Kazuo Ishiguro: Alles, was wir geben mussten (77)
Nur scheinbar gut betreut, wachsen Ruth, Tommy und Kathy in einem englischen Internat auf. Ihre eigentliche Lebensbestimmung ist: Organe zu spenden. © 2016 Wilhelm Heyne Verlag, München, in der Verlagsgruppe Random House GmbH. Übersetzung: Barbara Schaden
Unterwegs hatte das Auto Schwierigkeiten gemacht, und wir trafen mit einer Stunde Verspätung zu Tommys Tests ein. Dann hatte Tommy wegen einer Verwechslung in der Klinik drei Tests wiederholen müssen. Davon wurde ihm leicht schwindelig, und als wir uns schließlich am späten Nachmittag auf den Weg nach Littlehampton machten, war er so benommen, dass ihm während der Autofahrt schlecht wurde. Wir mussten immer wieder stehen bleiben, damit er ein paar Schritte gehen konnte.
Kurz vor sechs Uhr waren wir endlich in Littlehampton. Wir stellten das Auto hinter der Bingo-Halle ab, holten die Sporttasche mit Tommys Heften aus dem Kofferraum und gingen in Richtung Innenstadt. Es war ein sonniger Tag gewesen, und obwohl die Geschäfte alle schon schlossen, standen eine Menge Leute vor den Pubs auf der Straße herum, tranken und plauderten. Je länger wir unterwegs waren, desto besser erholte sich Tommy, bis ihm
schließlich einfiel, dass er wegen der Tests das Mittagessen hatte ausfallen lassen, und er erklärte, er müsse erst etwas essen, um sich für das Bevorstehende zu wappnen. Wir machten uns also auf die Suche nach einem Sandwich-Stand, als er mich plötzlich am Arm packte, so fest, dass ich schon fürchtete, er hätte einen Anfall. Aber er flüsterte mir ins Ohr:
„Da ist sie, Kath. Schau, dort geht sie an dem Friseurladen vorbei.“
Und tatsächlich, da war sie, auf dem Gehsteig gegenüber, in ihrem adretten grauen Kostüm, ihrer Standardkleidung seit jeher.
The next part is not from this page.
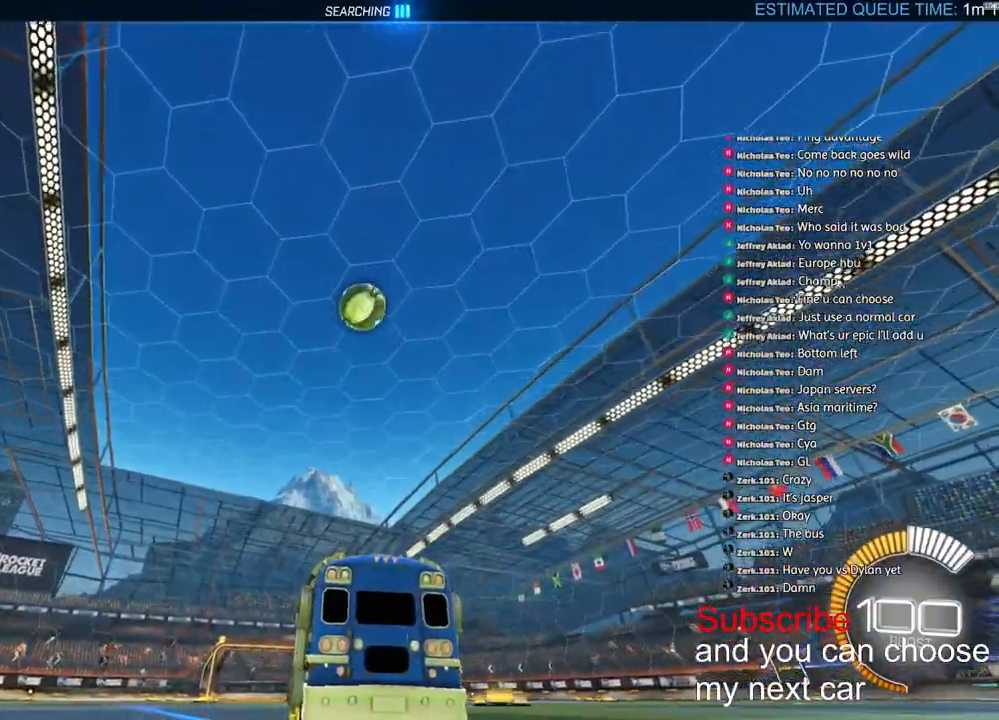
{"dt_ms": 500, "buttons": ["R2"], "left_stick": "center", "right_stick": "center", "events": [[350, "left_stick", "right"], [500, "left_stick", "center"], [500, "right_stick", "center"]]}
Wir hefteten uns an ihre Fersen und folgten ihr erst durch die Fußgängerzone, dann durch die nahezu menschenleere Hauptstraße, natürlich in gebührendem Abstand. Ich glaube, wir mussten beide daran denken, wie wir einmal Ruths „Möglicher“durch eine andere Stadt gefolgt waren. Diesmal erwies sich die Sache allerdings als wesent- lich einfacher, denn bald waren wir auf dieser langen Küstenstraße.
Da diese Straße schnurgerade verlief und von der tief stehenden Sonne bis ans andere Ende beleuchtet wurde, konnten wir Madame einen gehörigen Vorsprung lassen – bis sie beinahe nur noch ein Punkt am Horizont war –, ohne das Risiko einzugehen, sie aus den Augen zu verlieren. Tatsächlich hörten wir ständig das Echo ihrer Absätze, und das rhythmische Geräusch von Tommys Tasche, die im Gehen an sein Bein schlug, klang wie eine Antwort darauf.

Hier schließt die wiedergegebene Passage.